● Directive:
All that is wanted is the exact text of the lines below from the one with "days, 18 hours ago" through the one with "Conflict management training can teach", inclusive, minus any pictures.

──────────

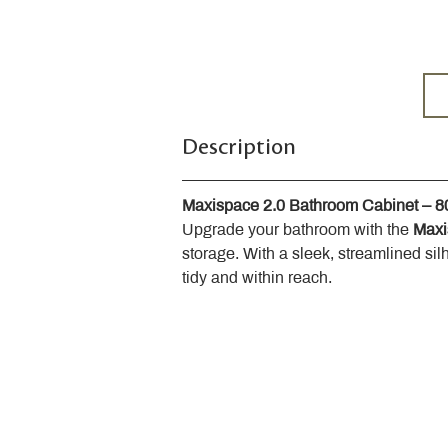
Description
Maxispace 2.0 Bathroom Cabinet – 
Upgrade your bathroom with the 
Maxi
storage. With a sleek, streamlined sil
tidy and within reach.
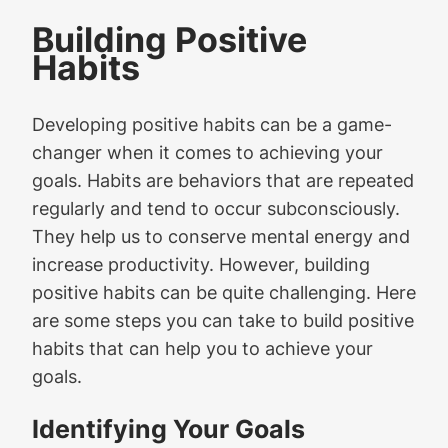
Building Positive
Habits
Developing positive habits can be a game-
changer when it comes to achieving your
goals. Habits are behaviors that are repeated
regularly and tend to occur subconsciously.
They help us to conserve mental energy and
increase productivity. However, building
positive habits can be quite challenging. Here
are some steps you can take to build positive
habits that can help you to achieve your
goals.
Identifying Your Goals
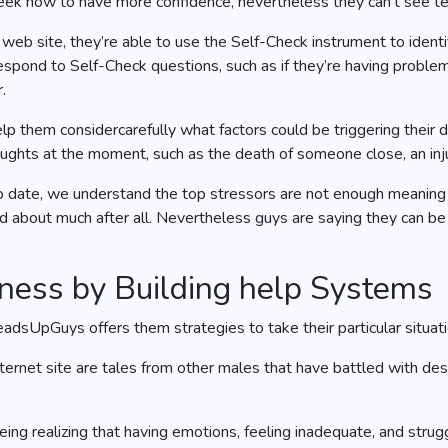
ek how to have more confidence, nevertheless they can’t see tec
 site, they’re able to use the Self-Check instrument to identi
pond to Self-Check questions, such as if they’re having problems
.
elp them considercarefully what factors could be triggering their
houghts at the moment, such as the death of someone close, an inj
date, we understand the top stressors are not enough meaning a
 about much after all. Nevertheless guys are saying they can be s
lness by Building help Systems
dsUpGuys offers them strategies to take their particular situati
ernet site are tales from other males that have battled with des
ing realizing that having emotions, feeling inadequate, and strug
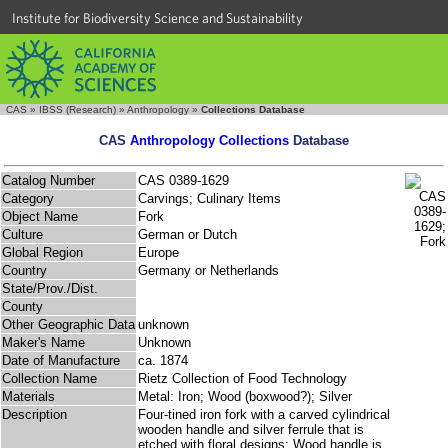
Institute for Biodiversity Science and Sustainability
CAS
»
IBSS (Research)
»
Anthropology
»
Collections Database
CAS
Anthropology Collections
Database
Catalog Number
CAS 0389-1629
Category
Carvings; Culinary Items
Object Name
Fork
Culture
German or Dutch
Global Region
Europe
Country
Germany or Netherlands
State/Prov./Dist.
County
Other Geographic Data
unknown
Maker's Name
Unknown
Date of Manufacture
ca. 1874
Collection Name
Rietz Collection of Food Technology
Materials
Metal: Iron; Wood (boxwood?); Silver
Description
Four-tined iron fork with a carved cylindrical
wooden handle and silver ferrule that is
etched with floral designs; Wood handle is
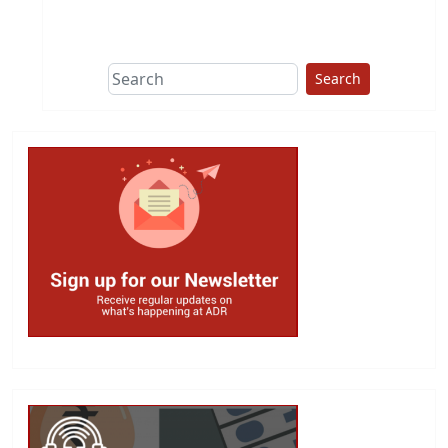
This group does
due diligence on
politicians
Search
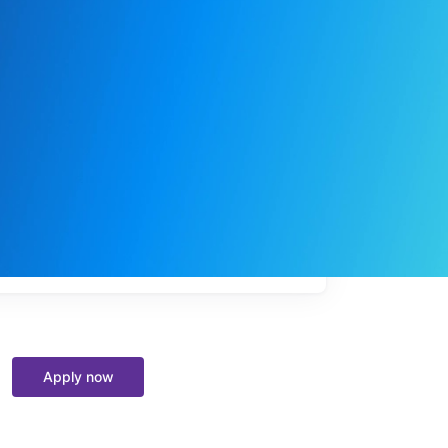
My
job
alerts
Apply now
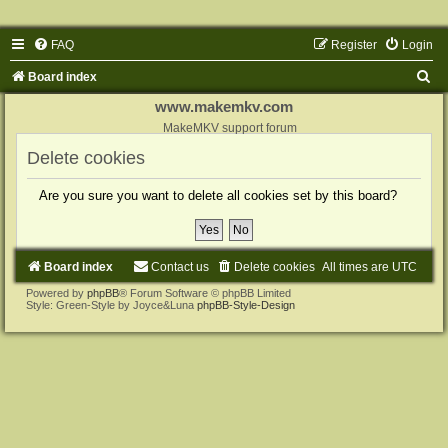
FAQ
Register
Login
S
Board index
e
www.makemkv.com
a
MakeMKV support forum
r
Delete cookies
c
Are you sure you want to delete all cookies set by this board?
h
Board index
Contact us
Delete cookies
All times are
UTC
Powered by
phpBB
® Forum Software © phpBB Limited
Style: Green-Style by Joyce&Luna
phpBB-Style-Design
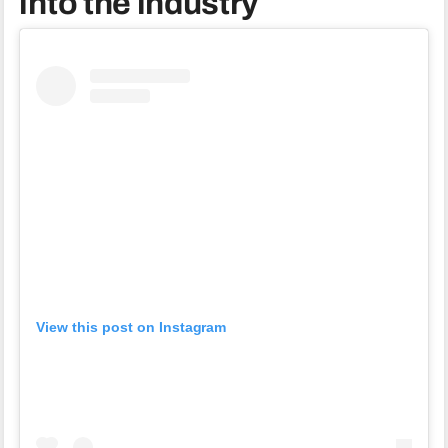
into the industry
View this post on Instagram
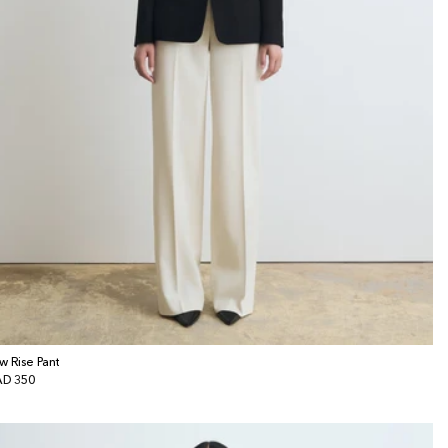
w Rise Pant
gular
D 350
ice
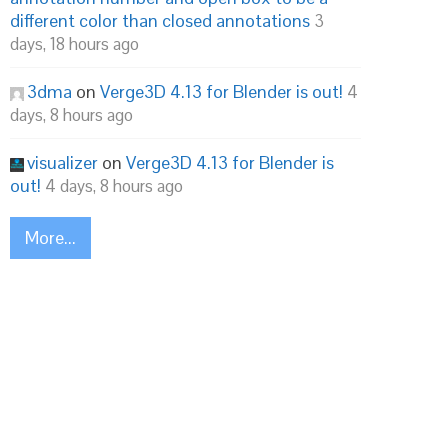
different color than closed annotations
3
days, 18 hours ago
3dma
on
Verge3D 4.13 for Blender is out!
4
days, 8 hours ago
visualizer
on
Verge3D 4.13 for Blender is
out!
4 days, 8 hours ago
More...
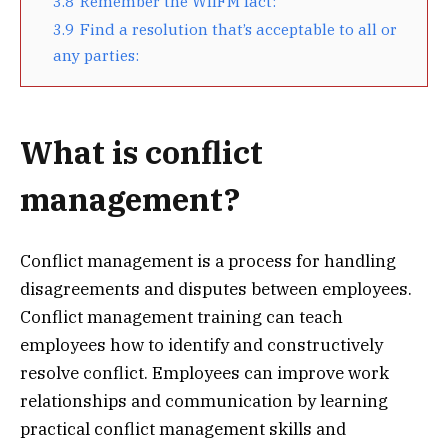
3.8
Remember the WIIFM fact:
3.9
Find a resolution that’s acceptable to all or
any parties:
What is conflict
management?
Conflict management is a process for handling
disagreements and disputes between employees.
Conflict management training can teach
employees how to identify and constructively
resolve conflict. Employees can improve work
relationships and communication by learning
practical conflict management skills and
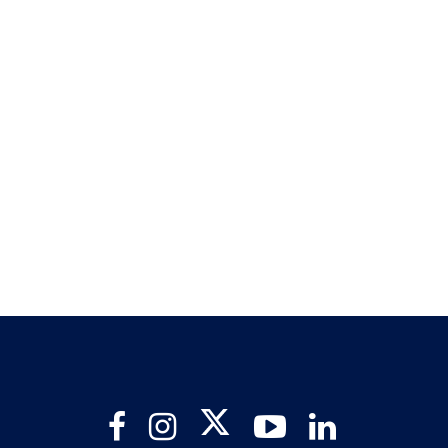
Twitter
Facebook
Instagram
YouTube
LinkedIn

──────────

● Exercise answer:
days, 18 hours ago
3dma
on
Verge3D 4.13 for Blender is out!
4
days, 8 hours ago
visualizer
on
Verge3D 4.13 for Blender is
out!
4 days, 8 hours ago
More...
3.8
Remember the WIIFM fact:
3.9
Find a resolution that’s acceptable to all or
any parties:
What is conflict
management?
Conflict management is a process for handling
disagreements and disputes between employees.
Conflict management training can teach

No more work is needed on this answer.